_INFORMATION SUPPLIED_.
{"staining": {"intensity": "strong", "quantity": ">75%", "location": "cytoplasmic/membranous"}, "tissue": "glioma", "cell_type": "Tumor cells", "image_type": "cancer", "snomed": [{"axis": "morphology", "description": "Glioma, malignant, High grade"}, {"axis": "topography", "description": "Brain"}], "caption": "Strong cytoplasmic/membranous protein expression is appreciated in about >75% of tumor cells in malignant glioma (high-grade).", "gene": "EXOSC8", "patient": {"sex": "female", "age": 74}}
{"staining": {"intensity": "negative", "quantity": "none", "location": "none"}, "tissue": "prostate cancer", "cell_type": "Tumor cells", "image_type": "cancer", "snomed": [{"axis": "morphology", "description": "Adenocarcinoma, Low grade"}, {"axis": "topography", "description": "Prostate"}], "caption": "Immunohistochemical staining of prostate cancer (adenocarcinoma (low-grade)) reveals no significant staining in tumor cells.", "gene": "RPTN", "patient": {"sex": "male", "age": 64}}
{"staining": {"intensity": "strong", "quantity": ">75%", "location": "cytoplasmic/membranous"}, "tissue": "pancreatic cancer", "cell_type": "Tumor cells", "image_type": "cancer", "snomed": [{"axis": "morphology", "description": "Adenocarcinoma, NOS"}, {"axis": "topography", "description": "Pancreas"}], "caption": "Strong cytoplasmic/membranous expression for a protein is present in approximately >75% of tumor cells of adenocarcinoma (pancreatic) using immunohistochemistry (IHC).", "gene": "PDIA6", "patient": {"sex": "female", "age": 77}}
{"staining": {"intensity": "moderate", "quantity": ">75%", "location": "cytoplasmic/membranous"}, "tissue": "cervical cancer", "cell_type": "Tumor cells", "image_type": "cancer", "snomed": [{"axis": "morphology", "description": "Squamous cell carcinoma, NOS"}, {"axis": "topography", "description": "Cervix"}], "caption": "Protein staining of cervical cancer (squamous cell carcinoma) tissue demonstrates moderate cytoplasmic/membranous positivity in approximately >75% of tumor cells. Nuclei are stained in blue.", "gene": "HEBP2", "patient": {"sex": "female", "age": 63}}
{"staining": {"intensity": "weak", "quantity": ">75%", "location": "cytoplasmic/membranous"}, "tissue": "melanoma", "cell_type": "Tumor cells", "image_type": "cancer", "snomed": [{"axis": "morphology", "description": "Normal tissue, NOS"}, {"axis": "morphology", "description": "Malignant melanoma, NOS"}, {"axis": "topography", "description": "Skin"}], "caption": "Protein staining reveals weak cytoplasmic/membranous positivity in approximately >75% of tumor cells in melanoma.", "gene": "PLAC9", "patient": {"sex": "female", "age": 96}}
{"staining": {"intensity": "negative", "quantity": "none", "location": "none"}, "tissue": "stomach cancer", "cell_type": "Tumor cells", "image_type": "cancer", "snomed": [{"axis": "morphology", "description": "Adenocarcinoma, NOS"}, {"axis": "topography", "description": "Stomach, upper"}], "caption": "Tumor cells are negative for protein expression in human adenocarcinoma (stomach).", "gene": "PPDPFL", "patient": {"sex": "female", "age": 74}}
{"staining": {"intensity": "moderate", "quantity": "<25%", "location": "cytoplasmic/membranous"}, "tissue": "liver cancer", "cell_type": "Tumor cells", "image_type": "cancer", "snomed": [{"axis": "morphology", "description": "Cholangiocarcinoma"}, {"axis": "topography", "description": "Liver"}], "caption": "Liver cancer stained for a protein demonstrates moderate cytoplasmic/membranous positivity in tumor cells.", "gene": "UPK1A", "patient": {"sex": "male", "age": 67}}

_TASK REQUIREMENTS_. What you return must match the data line for line.

_OUTPUT FOR THIS EXERCISE_.
{"staining": {"intensity": "strong", "quantity": ">75%", "location": "cytoplasmic/membranous"}, "tissue": "glioma", "cell_type": "Tumor cells", "image_type": "cancer", "snomed": [{"axis": "morphology", "description": "Glioma, malignant, High grade"}, {"axis": "topography", "description": "Brain"}], "caption": "Strong cytoplasmic/membranous protein expression is appreciated in about >75% of tumor cells in malignant glioma (high-grade).", "gene": "EXOSC8", "patient": {"sex": "female", "age": 74}}
{"staining": {"intensity": "negative", "quantity": "none", "location": "none"}, "tissue": "prostate cancer", "cell_type": "Tumor cells", "image_type": "cancer", "snomed": [{"axis": "morphology", "description": "Adenocarcinoma, Low grade"}, {"axis": "topography", "description": "Prostate"}], "caption": "Immunohistochemical staining of prostate cancer (adenocarcinoma (low-grade)) reveals no significant staining in tumor cells.", "gene": "RPTN", "patient": {"sex": "male", "age": 64}}
{"staining": {"intensity": "strong", "quantity": ">75%", "location": "cytoplasmic/membranous"}, "tissue": "pancreatic cancer", "cell_type": "Tumor cells", "image_type": "cancer", "snomed": [{"axis": "morphology", "description": "Adenocarcinoma, NOS"}, {"axis": "topography", "description": "Pancreas"}], "caption": "Strong cytoplasmic/membranous expression for a protein is present in approximately >75% of tumor cells of adenocarcinoma (pancreatic) using immunohistochemistry (IHC).", "gene": "PDIA6", "patient": {"sex": "female", "age": 77}}
{"staining": {"intensity": "moderate", "quantity": ">75%", "location": "cytoplasmic/membranous"}, "tissue": "cervical cancer", "cell_type": "Tumor cells", "image_type": "cancer", "snomed": [{"axis": "morphology", "description": "Squamous cell carcinoma, NOS"}, {"axis": "topography", "description": "Cervix"}], "caption": "Protein staining of cervical cancer (squamous cell carcinoma) tissue demonstrates moderate cytoplasmic/membranous positivity in approximately >75% of tumor cells. Nuclei are stained in blue.", "gene": "HEBP2", "patient": {"sex": "female", "age": 63}}
{"staining": {"intensity": "weak", "quantity": ">75%", "location": "cytoplasmic/membranous"}, "tissue": "melanoma", "cell_type": "Tumor cells", "image_type": "cancer", "snomed": [{"axis": "morphology", "description": "Normal tissue, NOS"}, {"axis": "morphology", "description": "Malignant melanoma, NOS"}, {"axis": "topography", "description": "Skin"}], "caption": "Protein staining reveals weak cytoplasmic/membranous positivity in approximately >75% of tumor cells in melanoma.", "gene": "PLAC9", "patient": {"sex": "female", "age": 96}}
{"staining": {"intensity": "negative", "quantity": "none", "location": "none"}, "tissue": "stomach cancer", "cell_type": "Tumor cells", "image_type": "cancer", "snomed": [{"axis": "morphology", "description": "Adenocarcinoma, NOS"}, {"axis": "topography", "description": "Stomach, upper"}], "caption": "Tumor cells are negative for protein expression in human adenocarcinoma (stomach).", "gene": "PPDPFL", "patient": {"sex": "female", "age": 74}}
{"staining": {"intensity": "moderate", "quantity": "<25%", "location": "cytoplasmic/membranous"}, "tissue": "liver cancer", "cell_type": "Tumor cells", "image_type": "cancer", "snomed": [{"axis": "morphology", "description": "Cholangiocarcinoma"}, {"axis": "topography", "description": "Liver"}], "caption": "Liver cancer stained for a protein demonstrates moderate cytoplasmic/membranous positivity in tumor cells.", "gene": "UPK1A", "patient": {"sex": "male", "age": 67}}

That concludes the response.